● **THE REQUEST**: Rewrite the accounting notes, starting at "Use of Estimates" and ending at "from those estimates.", substituting "judgments" for "assumptions".

● **PASSAGE TO READ**:
** Begin **

The Company and Basis of Presentation

Skechers U.S.A., Inc. (the “Company”) designs, develops, markets and distributes footwear. The Company also operates 329 retail stores and an e-commerce business as of December 31, 2011.

The consolidated financial statements have been prepared in accordance with accounting principles generally accepted in the United States and include the accounts of the Company and its subsidiaries. All significant intercompany balances and transactions have been eliminated in consolidation.

 

  (b)

Use of Estimates

Management has made a number of estimates and assumptions relating to the reporting of assets, liabilities, revenues and expenses and the disclosure of contingent assets and liabilities to prepare these consolidated financial statements in conformity with accounting principles generally accepted in the United States. Significant areas requiring the use of management estimates relate primarily to revenue recognition, allowance for bad debts, returns, sales allowances and customer chargebacks, inventory write-downs, valuation of long-lived assets, litigation reserves and valuation of deferred income taxes. Actual results could differ from those estimates.

 

  (c)

Noncontrolling interests

The Company has interests in certain joint ventures which are consolidated into its financial statements. Noncontrolling interest income (loss) was ($0.1) million, $0.3 million and ($3.8) million for the years ended December 31, 2011, 2010 and 2009, respectively, which represents the share of net earnings or loss that is attributable to our joint venture partners. Our joint venture partners made a cash capital contribution of $2.1 million during the year ended December 31, 2011.

The Company has determined that its joint venture with HF Logistics I, LLC (“HF”) is a variable interest entity (“VIE”) and that the Company is the primary beneficiary. The VIE is consolidated into the consolidated financial statements and the carrying amounts and classification of assets and liabilities were as follows (in thousands):

 

 

                                     
   

December 31, 2011 

    December 31, 2010        

Current assets

          $ 11,287               $ 6,058        

Noncurrent assets

            132,925                 107,723        
           

 

 

           

 

 

   

Total assets

          $ 144,212               $ 113,781        
           

 

 

           

 

 

   

 

Current liabilities

          $ 65,608               $ 36,364        

Noncurrent liabilities

            18,297                 17,359        
           

 

 

           

 

 

   

Total liabilities

          $ 83,905               $ 53,723        
           

 

 

           

 

 

   

The assets of the joint ventures are restricted in that they are not available for our general business use outside the context of the joint venture. The holders of the liabilities of each joint venture have no recourse to Skechers U.S.A., Inc. The Company does not have a significant variable interest in any unconsolidated VIE’s.

 

  (d)

** End **

● **LISTED RECORDS**:

** Begin **

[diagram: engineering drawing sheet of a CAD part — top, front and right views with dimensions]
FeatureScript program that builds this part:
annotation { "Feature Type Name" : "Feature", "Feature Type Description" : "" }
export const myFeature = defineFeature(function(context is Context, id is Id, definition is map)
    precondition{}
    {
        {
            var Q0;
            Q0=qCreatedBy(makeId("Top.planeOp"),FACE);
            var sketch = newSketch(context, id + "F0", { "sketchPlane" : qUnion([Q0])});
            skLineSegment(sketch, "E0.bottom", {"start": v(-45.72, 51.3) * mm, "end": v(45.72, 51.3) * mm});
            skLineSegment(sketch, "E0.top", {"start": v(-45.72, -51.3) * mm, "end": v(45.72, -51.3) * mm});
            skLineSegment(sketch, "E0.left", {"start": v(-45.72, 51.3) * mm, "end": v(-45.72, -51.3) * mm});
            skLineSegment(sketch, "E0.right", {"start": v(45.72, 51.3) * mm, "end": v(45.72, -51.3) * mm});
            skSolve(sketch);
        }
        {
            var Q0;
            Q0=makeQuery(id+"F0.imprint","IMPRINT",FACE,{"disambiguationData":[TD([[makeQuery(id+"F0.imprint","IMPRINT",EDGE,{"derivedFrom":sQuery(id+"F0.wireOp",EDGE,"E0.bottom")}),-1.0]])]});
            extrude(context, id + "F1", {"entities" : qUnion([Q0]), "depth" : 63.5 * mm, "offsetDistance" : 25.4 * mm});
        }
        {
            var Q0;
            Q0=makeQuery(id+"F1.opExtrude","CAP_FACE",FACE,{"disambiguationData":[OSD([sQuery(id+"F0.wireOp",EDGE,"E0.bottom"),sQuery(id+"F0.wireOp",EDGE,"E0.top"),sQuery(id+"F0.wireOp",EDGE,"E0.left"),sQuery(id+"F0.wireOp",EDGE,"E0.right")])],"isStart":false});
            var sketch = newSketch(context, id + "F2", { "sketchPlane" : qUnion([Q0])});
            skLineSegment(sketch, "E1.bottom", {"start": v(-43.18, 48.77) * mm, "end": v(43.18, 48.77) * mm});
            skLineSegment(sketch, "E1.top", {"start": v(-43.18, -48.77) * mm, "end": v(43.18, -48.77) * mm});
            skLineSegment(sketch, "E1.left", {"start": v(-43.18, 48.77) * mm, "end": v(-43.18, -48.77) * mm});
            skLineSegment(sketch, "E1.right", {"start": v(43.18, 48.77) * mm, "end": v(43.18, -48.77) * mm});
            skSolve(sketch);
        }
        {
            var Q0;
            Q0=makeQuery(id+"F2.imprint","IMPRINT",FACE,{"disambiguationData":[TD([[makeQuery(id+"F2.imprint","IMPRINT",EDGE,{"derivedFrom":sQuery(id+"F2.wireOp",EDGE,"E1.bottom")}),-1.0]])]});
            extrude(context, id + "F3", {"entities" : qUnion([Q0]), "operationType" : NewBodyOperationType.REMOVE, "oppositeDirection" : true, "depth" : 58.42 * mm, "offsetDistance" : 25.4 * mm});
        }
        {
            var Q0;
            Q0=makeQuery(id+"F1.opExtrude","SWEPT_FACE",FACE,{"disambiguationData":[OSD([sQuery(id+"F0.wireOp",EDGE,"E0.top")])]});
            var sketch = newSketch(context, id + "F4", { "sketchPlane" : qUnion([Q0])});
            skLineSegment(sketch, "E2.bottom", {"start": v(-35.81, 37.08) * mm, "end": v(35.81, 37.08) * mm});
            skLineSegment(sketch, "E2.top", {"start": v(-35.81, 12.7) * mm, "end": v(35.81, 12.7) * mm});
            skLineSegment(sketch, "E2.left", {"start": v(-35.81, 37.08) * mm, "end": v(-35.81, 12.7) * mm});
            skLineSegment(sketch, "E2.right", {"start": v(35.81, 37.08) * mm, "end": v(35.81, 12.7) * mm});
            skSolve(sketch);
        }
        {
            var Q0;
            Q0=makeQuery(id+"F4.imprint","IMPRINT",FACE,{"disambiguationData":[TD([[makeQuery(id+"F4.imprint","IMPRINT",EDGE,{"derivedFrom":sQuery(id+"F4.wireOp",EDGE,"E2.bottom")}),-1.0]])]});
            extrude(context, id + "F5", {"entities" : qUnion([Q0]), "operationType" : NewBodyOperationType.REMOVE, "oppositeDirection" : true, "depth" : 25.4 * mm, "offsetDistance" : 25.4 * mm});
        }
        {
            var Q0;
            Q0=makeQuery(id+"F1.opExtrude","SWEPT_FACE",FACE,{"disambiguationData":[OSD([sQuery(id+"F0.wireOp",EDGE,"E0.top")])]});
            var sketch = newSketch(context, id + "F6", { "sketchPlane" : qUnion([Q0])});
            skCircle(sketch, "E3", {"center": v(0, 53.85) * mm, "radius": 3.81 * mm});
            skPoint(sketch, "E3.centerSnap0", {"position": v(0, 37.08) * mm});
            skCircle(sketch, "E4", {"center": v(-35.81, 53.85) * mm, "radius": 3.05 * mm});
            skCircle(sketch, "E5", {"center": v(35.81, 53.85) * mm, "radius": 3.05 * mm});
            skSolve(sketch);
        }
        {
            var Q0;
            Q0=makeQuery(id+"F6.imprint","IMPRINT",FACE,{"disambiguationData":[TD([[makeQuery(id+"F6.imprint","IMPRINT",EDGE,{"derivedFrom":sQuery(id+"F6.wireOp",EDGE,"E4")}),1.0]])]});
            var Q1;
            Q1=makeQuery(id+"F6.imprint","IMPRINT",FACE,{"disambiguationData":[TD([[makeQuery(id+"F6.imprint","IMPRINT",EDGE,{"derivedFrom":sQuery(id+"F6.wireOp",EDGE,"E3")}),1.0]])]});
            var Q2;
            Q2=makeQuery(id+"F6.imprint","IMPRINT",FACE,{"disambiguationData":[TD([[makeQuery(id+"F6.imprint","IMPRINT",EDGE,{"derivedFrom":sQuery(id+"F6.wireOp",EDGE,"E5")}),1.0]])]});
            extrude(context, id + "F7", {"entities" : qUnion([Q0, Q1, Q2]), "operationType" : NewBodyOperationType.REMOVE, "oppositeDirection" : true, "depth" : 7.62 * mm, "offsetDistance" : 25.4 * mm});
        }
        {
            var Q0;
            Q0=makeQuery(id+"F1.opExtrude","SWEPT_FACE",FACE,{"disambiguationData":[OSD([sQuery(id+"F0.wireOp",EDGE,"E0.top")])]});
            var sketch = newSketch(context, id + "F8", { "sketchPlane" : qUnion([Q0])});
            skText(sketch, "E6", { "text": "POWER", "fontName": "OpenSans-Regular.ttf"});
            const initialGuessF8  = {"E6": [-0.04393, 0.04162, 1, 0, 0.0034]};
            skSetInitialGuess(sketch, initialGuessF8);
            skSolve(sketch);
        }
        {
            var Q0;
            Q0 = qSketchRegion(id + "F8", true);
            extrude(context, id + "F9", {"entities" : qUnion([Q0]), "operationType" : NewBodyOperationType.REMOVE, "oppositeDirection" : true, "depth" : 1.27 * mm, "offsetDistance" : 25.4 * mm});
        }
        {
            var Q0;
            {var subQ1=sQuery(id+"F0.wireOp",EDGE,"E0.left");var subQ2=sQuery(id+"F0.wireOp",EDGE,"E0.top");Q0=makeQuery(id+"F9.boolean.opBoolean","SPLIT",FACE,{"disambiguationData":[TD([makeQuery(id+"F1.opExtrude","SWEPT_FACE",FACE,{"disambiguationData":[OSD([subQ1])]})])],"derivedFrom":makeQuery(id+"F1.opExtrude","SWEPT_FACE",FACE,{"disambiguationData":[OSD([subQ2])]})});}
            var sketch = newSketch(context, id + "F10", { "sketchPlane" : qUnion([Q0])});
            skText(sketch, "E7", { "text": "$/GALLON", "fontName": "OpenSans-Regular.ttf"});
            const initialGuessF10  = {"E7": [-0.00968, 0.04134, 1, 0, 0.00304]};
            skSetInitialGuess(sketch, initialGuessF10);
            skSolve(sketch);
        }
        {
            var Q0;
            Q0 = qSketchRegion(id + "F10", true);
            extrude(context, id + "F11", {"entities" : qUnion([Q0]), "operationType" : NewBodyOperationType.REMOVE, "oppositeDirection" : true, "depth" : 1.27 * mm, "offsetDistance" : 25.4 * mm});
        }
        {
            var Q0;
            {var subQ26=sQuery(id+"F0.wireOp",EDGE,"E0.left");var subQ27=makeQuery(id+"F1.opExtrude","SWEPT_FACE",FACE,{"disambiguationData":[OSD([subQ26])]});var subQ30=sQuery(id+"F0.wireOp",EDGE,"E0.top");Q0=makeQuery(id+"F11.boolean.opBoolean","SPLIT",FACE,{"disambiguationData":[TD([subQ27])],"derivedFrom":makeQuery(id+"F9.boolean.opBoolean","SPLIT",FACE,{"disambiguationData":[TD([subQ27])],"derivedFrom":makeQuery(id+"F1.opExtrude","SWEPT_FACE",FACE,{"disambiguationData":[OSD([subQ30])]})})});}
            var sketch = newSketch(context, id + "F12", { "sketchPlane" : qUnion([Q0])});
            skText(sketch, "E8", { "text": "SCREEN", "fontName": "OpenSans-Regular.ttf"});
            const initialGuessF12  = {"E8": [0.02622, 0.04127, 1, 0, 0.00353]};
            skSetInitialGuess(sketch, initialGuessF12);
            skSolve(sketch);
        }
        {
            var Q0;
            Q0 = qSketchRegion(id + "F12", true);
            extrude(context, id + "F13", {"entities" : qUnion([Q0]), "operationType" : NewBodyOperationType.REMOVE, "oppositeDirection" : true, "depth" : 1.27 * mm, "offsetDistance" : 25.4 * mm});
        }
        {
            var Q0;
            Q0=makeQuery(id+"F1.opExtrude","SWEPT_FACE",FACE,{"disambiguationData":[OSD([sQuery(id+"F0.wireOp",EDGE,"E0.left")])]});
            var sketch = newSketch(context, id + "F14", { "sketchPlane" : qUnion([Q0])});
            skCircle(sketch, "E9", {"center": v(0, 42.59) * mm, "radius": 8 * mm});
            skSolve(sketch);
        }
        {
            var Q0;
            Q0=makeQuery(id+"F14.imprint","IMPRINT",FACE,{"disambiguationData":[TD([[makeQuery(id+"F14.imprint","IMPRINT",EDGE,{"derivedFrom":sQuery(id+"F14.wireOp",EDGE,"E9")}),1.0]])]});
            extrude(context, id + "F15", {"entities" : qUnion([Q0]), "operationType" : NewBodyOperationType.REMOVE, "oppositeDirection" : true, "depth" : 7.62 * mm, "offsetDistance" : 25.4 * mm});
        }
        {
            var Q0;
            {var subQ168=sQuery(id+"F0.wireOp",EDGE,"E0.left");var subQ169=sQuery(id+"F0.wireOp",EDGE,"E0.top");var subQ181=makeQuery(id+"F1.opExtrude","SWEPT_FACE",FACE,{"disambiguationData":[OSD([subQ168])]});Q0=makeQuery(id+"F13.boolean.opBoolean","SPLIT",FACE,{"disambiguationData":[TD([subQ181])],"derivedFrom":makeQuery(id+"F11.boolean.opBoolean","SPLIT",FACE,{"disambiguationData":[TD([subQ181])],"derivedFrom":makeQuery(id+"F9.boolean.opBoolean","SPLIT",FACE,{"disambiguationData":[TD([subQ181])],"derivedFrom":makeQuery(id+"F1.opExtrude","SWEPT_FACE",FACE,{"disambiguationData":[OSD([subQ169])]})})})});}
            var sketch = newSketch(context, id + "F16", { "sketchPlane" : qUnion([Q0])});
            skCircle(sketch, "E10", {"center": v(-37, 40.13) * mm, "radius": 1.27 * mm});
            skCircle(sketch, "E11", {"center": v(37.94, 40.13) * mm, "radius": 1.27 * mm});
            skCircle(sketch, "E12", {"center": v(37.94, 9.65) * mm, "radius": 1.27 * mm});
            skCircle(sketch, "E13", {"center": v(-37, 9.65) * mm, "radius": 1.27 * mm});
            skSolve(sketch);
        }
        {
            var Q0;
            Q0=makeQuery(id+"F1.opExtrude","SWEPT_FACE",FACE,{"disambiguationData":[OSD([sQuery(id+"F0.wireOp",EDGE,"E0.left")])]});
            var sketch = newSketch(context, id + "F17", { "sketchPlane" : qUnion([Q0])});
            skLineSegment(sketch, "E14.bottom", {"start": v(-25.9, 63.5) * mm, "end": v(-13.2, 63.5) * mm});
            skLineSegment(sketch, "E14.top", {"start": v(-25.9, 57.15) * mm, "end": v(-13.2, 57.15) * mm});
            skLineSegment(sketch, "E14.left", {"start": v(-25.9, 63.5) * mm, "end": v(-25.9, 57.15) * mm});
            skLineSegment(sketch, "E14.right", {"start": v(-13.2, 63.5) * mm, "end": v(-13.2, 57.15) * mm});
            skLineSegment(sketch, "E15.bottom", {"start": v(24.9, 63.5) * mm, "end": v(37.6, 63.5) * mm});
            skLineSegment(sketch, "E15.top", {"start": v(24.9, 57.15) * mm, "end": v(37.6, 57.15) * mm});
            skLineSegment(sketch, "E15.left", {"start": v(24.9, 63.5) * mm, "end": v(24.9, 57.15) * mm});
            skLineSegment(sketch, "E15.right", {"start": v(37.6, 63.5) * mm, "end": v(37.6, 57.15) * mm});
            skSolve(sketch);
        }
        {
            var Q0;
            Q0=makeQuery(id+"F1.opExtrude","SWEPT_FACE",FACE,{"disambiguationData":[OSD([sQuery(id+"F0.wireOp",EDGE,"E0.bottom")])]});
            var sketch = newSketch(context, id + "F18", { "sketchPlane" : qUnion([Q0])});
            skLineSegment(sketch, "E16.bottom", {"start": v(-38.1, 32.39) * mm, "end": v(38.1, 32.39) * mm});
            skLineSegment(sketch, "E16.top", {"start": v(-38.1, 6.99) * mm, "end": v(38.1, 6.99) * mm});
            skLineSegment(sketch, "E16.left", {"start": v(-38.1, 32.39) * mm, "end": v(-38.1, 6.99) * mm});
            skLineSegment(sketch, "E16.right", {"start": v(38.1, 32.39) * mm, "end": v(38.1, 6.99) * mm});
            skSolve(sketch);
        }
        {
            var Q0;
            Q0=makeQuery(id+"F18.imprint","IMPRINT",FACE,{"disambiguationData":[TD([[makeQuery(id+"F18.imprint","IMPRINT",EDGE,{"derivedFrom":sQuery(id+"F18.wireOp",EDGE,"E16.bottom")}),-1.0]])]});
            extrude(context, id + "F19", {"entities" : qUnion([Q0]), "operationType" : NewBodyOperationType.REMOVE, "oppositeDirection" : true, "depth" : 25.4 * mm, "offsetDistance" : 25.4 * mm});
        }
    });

** End **

● **ANSWER TO THE EXERCISE**:
Use of Estimates

Management has made a number of estimates and judgments relating to the reporting of assets, liabilities, revenues and expenses and the disclosure of contingent assets and liabilities to prepare these consolidated financial statements in conformity with accounting principles generally accepted in the United States. Significant areas requiring the use of management estimates relate primarily to revenue recognition, allowance for bad debts, returns, sales allowances and customer chargebacks, inventory write-downs, valuation of long-lived assets, litigation reserves and valuation of deferred income taxes. Actual results could differ from those estimates.